A pesquisa sugere que o conteúdo do vaso tinha o objetivo de promover bem-estar, fertilidade ou experiências místicas. “Este achado ilumina a relação dos egípcios com a espiritualidade e com os recursos naturais, revelando uma ligação profunda entre religião e ciência antiga”, destaca o artigo.
Bes frequentemente colaborava com outros deuses egípcios. Ele é ligado a Hathor, deusa do amor e da embriaguez, cujo mito do “Olho Solar” exemplifica sua capacidade de transformar caos em harmonia por meio de substâncias. Além disso, Bes era representado emergindo de lírios azuis, reforçando o simbolismo da planta como conexão com o divino e ferramenta de introspecção.
As implicações da descoberta
Os cientistas utilizaram métodos modernos, como espectroscopia infravermelha por radiação síncrotron, cromatografia líquida e análise genética para decifrar os resíduos. As técnicas permitiram identificar os compostos químicos e suas origens botânicas, oferecendo uma visão detalhada sobre o uso dessas substâncias.
O estudo lança luz sobre o modo como os egípcios integravam ciência e espiritualidade, usando ingredientes naturais para alcançar objetivos físicos e metafísicos.
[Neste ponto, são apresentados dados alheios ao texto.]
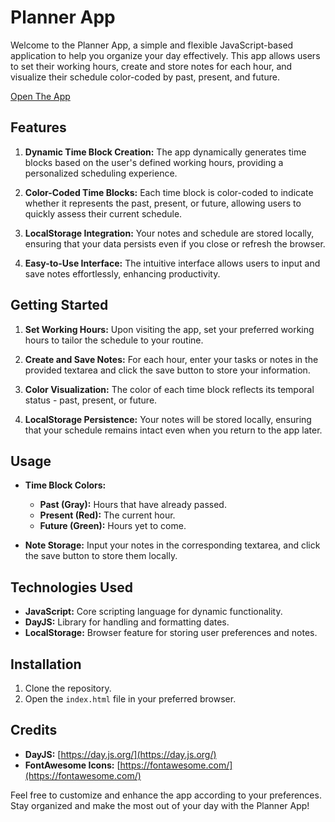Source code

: # Planner App

Welcome to the Planner App, a simple and flexible JavaScript-based application to help you organize your day effectively. This app allows users to set their working hours, create and store notes for each hour, and visualize their schedule color-coded by past, present, and future.

[Open The App](drwho1369.github.io/personalPlannerApp/)

## Features

1. **Dynamic Time Block Creation:** The app dynamically generates time blocks based on the user's defined working hours, providing a personalized scheduling experience.

2. **Color-Coded Time Blocks:** Each time block is color-coded to indicate whether it represents the past, present, or future, allowing users to quickly assess their current schedule.

3. **LocalStorage Integration:** Your notes and schedule are stored locally, ensuring that your data persists even if you close or refresh the browser.

4. **Easy-to-Use Interface:** The intuitive interface allows users to input and save notes effortlessly, enhancing productivity.

## Getting Started

1. **Set Working Hours:** Upon visiting the app, set your preferred working hours to tailor the schedule to your routine.

2. **Create and Save Notes:** For each hour, enter your tasks or notes in the provided textarea and click the save button to store your information.

3. **Color Visualization:** The color of each time block reflects its temporal status - past, present, or future.

4. **LocalStorage Persistence:** Your notes will be stored locally, ensuring that your schedule remains intact even when you return to the app later.

## Usage

- **Time Block Colors:**
  - **Past (Gray):** Hours that have already passed.
  - **Present (Red):** The current hour.
  - **Future (Green):** Hours yet to come.

- **Note Storage:** Input your notes in the corresponding textarea, and click the save button to store them locally.

## Technologies Used

- **JavaScript:** Core scripting language for dynamic functionality.
- **DayJS:** Library for handling and formatting dates.
- **LocalStorage:** Browser feature for storing user preferences and notes.

## Installation

1. Clone the repository.
2. Open the `index.html` file in your preferred browser.

## Credits

- **DayJS:** [https://day.js.org/](https://day.js.org/)
- **FontAwesome Icons:** [https://fontawesome.com/](https://fontawesome.com/)

Feel free to customize and enhance the app according to your preferences. Stay organized and make the most out of your day with the Planner App!

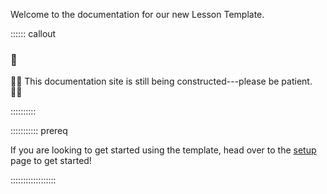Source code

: Welcome to the documentation for our new Lesson Template. 

:::::: callout

### :construction:

:construction_worker_woman: 
This documentation site is still being constructed---please be patient.
:construction_worker_man: 

::::::::::


::::::::::: prereq

If you are looking to get started using the template, head over to the 
[setup](setup.html) page to get started!

::::::::::::::::::
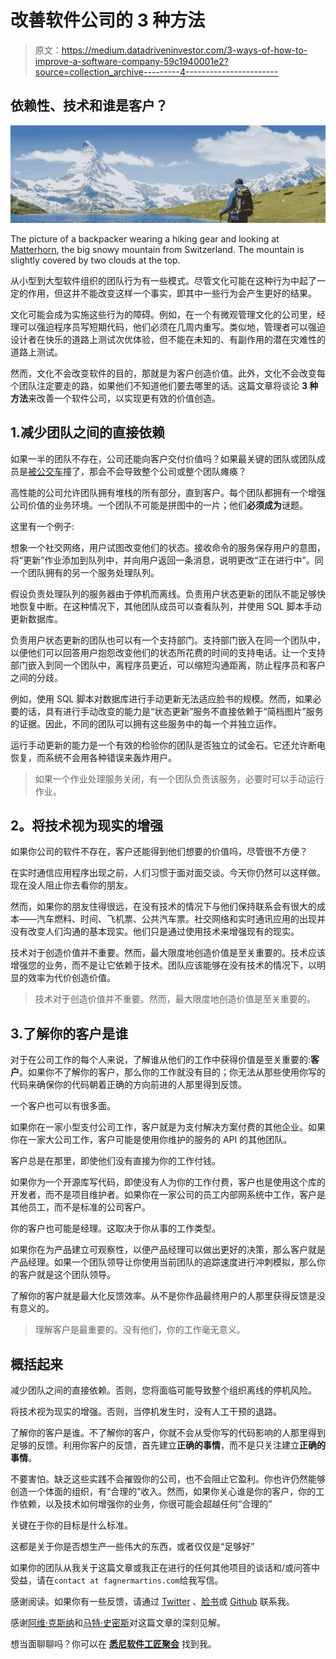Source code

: # 改善软件公司的 3 种方法

> 原文：<https://medium.datadriveninvestor.com/3-ways-of-how-to-improve-a-software-company-59c1940001e2?source=collection_archive---------4----------------------->

## 依赖性、技术和谁是客户？

![](img/4b025b8b62c821b53842c7d02b20d612.png)

The picture of a backpacker wearing a hiking gear and looking at [Matterhorn](https://en.wikipedia.org/wiki/Matterhorn), the big snowy mountain from Switzerland. The mountain is slightly covered by two clouds at the top.

从小型到大型软件组织的团队行为有一些模式。尽管文化可能在这种行为中起了一定的作用，但这并不能改变这样一个事实，即其中一些行为会产生更好的结果。

文化可能会成为实施这些行为的障碍。例如，在一个有微观管理文化的公司里，经理可以强迫程序员写短期代码，他们必须在几周内重写。类似地，管理者可以强迫设计者在快乐的道路上测试次优体验，但不能在未知的、有副作用的潜在灾难性的道路上测试。

然而，文化不会改变软件的目的，那就是为客户创造价值。此外，文化不会改变每个团队注定要走的路，如果他们不知道他们要去哪里的话。这篇文章将谈论 **3 种方法**来改善一个软件公司，以实现更有效的价值创造。

## 1.减少团队之间的直接依赖

如果一半的团队不存在，公司还能向客户交付价值吗？如果最关键的团队或团队成员是[被公交车](https://en.wikipedia.org/wiki/Bus_factor)撞了，那会不会导致整个公司或整个团队瘫痪？

高性能的公司允许团队拥有堆栈的所有部分，直到客户。每个团队都拥有一个增强公司价值的业务环境。一个团队不可能是拼图中的一片；他们**必须成为**谜题。

这里有一个例子:

想象一个社交网络，用户试图改变他们的状态。接收命令的服务保存用户的意图，将“更新”作业添加到队列中，并向用户返回一条消息，说明更改“正在进行中”。同一个团队拥有的另一个服务处理队列。

假设负责处理队列的服务器由于停机而离线。负责用户状态更新的团队不能足够快地恢复中断。在这种情况下，其他团队成员可以查看队列，并使用 SQL 脚本手动更新数据库。

负责用户状态更新的团队也可以有一个支持部门。支持部门嵌入在同一个团队中，以便他们可以回答用户抱怨改变他们的状态所花费的时间的支持电话。让一个支持部门嵌入到同一个团队中，离程序员更近，可以缩短沟通距离，防止程序员和客户之间的分歧。

例如，使用 SQL 脚本对数据库进行手动更新无法适应脸书的规模。然而，如果必要的话，具有进行手动改变的能力是“状态更新”服务不直接依赖于“简档图片”服务的证据。因此，不同的团队可以拥有这些服务中的每一个并独立运作。

运行手动更新的能力是一个有效的检验你的团队是否独立的试金石。它还允许断电恢复，而系统不会用各种错误来轰炸用户。

> 如果一个作业处理服务关闭，有一个团队负责该服务，必要时可以手动运行作业。

## **2。将技术视为现实的增强**

如果你公司的软件不存在，客户还能得到他们想要的价值吗，尽管很不方便？

在实时通信应用程序出现之前，人们习惯于面对面交谈。今天你仍然可以这样做。现在没人阻止你去看你的朋友。

然而，如果你的朋友住得很远，在没有技术的情况下与他们保持联系会有很大的成本——汽车燃料、时间、飞机票、公共汽车票。社交网络和实时通讯应用的出现并没有改变人们沟通的基本现实。他们只是通过使用技术来增强现有的现实。

技术对于创造价值并不重要。然而，最大限度地创造价值是至关重要的。技术应该增强您的业务，而不是让它依赖于技术。团队应该能够在没有技术的情况下，以明显的效率为代价创造价值。

> 技术对于创造价值并不重要。然而，最大限度地创造价值是至关重要的。

## 3.了解你的客户是谁

对于在公司工作的每个人来说，了解谁从他们的工作中获得价值是至关重要的:**客户**。如果你不了解你的客户，那么你的工作就没有目的；你无法从那些使用你写的代码来确保你的代码朝着正确的方向前进的人那里得到反馈。

一个客户也可以有很多面。

如果你在一家小型支付公司工作，客户就是为支付解决方案付费的其他企业。如果你在一家大公司工作，客户可能是使用你维护的服务的 API 的其他团队。

客户总是在那里，即使他们没有直接为你的工作付钱。

如果你为一个开源库写代码，即使没有人为你的工作付费，客户也是使用这个库的开发者，而不是项目维护者。如果你在一家公司的员工内部网系统中工作，客户是其他员工，而不是标准的公司客户。

你的客户也可能是经理。这取决于你从事的工作类型。

如果你在为产品建立可观察性，以便产品经理可以做出更好的决策，那么客户就是产品经理。如果一个团队领导让你使用当前团队的追踪速度进行冲刺模拟，那么你的客户就是这个团队领导。

了解你的客户就是最大化反馈效率。从不是你作品最终用户的人那里获得反馈是没有意义的。

> 理解客户是最重要的。没有他们，你的工作毫无意义。

## 概括起来

减少团队之间的直接依赖。否则，您将面临可能导致整个组织离线的停机风险。

将技术视为现实的增强。否则，当停机发生时，没有人工干预的退路。

了解你的客户是谁。不了解你的客户，你就不会从受你写的代码影响的人那里得到足够的反馈。利用你客户的反馈，首先建立**正确的事情**，而不是只关注建立**正确的事情**。

不要害怕。缺乏这些实践不会摧毁你的公司，也不会阻止它盈利。你也许仍然能够创造一个体面的组织，有“合理的”收入。然而，如果你关心谁是你的客户，你的工作依赖，以及技术如何增强你的业务，你很可能会超越任何“合理的”

关键在于你的目标是什么标准。

这都是关于你是否想生产一些伟大的东西，或者仅仅是“足够好”

如果你的团队从我关于这篇文章或我正在进行的任何其他项目的谈话和/或问答中受益，请在`contact at fagnermartins.com`给我写信。

感谢阅读。如果你有一些反馈，请通过 [Twitter](https://twitter.com/FagnerBrack) 、[脸书](https://www.facebook.com/fagner.brack)或 [Github](http://github.com/FagnerMartinsBrack) 联系我。

感谢[阿维·克斯纳](https://twitter.com/Daganev)和[马特·史密斯](https://github.com/matt-sm)对这篇文章的深刻见解。

想当面聊聊吗？你可以在 [**悉尼软件工匠聚会**](https://www.meetup.com/Software-Crafters-Sydney/) 找到我。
A presença de mel e geleia real, por exemplo, sugere usos medicinais, enquanto o vinho fermentado poderia atuar como veículo para os compostos bioativos.
Ao explorar rituais tão complexos, a pesquisa amplia a compreensão de práticas culturais no Egito Antigo e destaca a sofisticação de sua farmacologia e cosmologia. O achado, de acordo com os autores, “abre caminho para investigações futuras sobre rituais similares e seu impacto no desenvolvimento da religião e da medicina”.